April 2026 · Systems · CC BY 4.0
PrimeAgentOrchestrator: Memory-Primed Agent Spawning for Personal AI Infrastructure
Coding agents start every session with an empty head. This one spawns fresh agents already loaded with the memory of everything that came before, pulled live from personal databases and fused across two backends at spawn time.
Documented over four months of real deployment and three redesigns of the delivery mechanism.
Reminisce: A Cognitive Science-Inspired Memory Architecture for AI Agents
A memory system for agents modeled on how human memory actually works: a working buffer, an episodic timeline, and a semantic layer that notices when new facts contradict old ones. Released open source and benchmarked on LongMemEvalS.
49.4% to 55.8% accuracy on LongMemEvalS across Claude tiers, with ~81% precision on attempted answers (98.3% peak on direct single-session recall). Open source, MIT, 606 tests.
The Placeholder That Became Production: A Postmortem of Extractive Memory Under Continuous Multi-Agent Ingestion
The uncomfortable follow-up. A memory system that scored 98.3% on the benchmark, then rotted in production: noise climbed to 57% over four months, then jumped to 77% within a day of the retirement attempt, traced to a fact extractor left in that was marked "for testing." A full accounting of the failure, and a benchmark to catch the next one before it ships.
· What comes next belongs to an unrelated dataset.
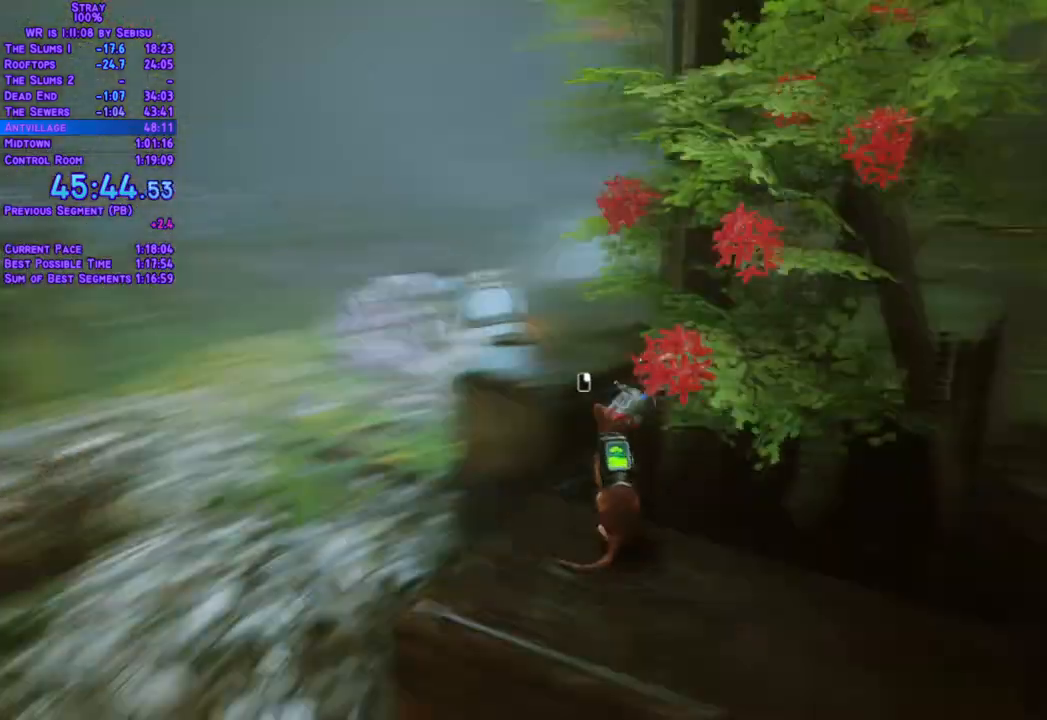
Gameplay with a controller (Xbox layout); each line is a JSON object with the inputs held at the frame after it. "events" lists button and stick changes between this image and that frame as [ms after this image, input, new state], when the widget could be followed in between. Not read: L3 R3 SELECT START.
{"buttons": ["L2", "DPAD_UP", "DPAD_LEFT"], "left_stick": "center", "right_stick": "center", "events": [[167, "DPAD_UP", "down"]]}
Noise climbed to 57.5% over four months, then 77.2% within a day of the retirement attempt; the "for testing" extractor produced 34.5% of the retired database.
Anyone can post the paper where the numbers went up. Publishing the one where the system failed, with the exact cause and the receipts, is rarer and worth more. It is how you tell a lab that measures what it ships from a lab that only markets it.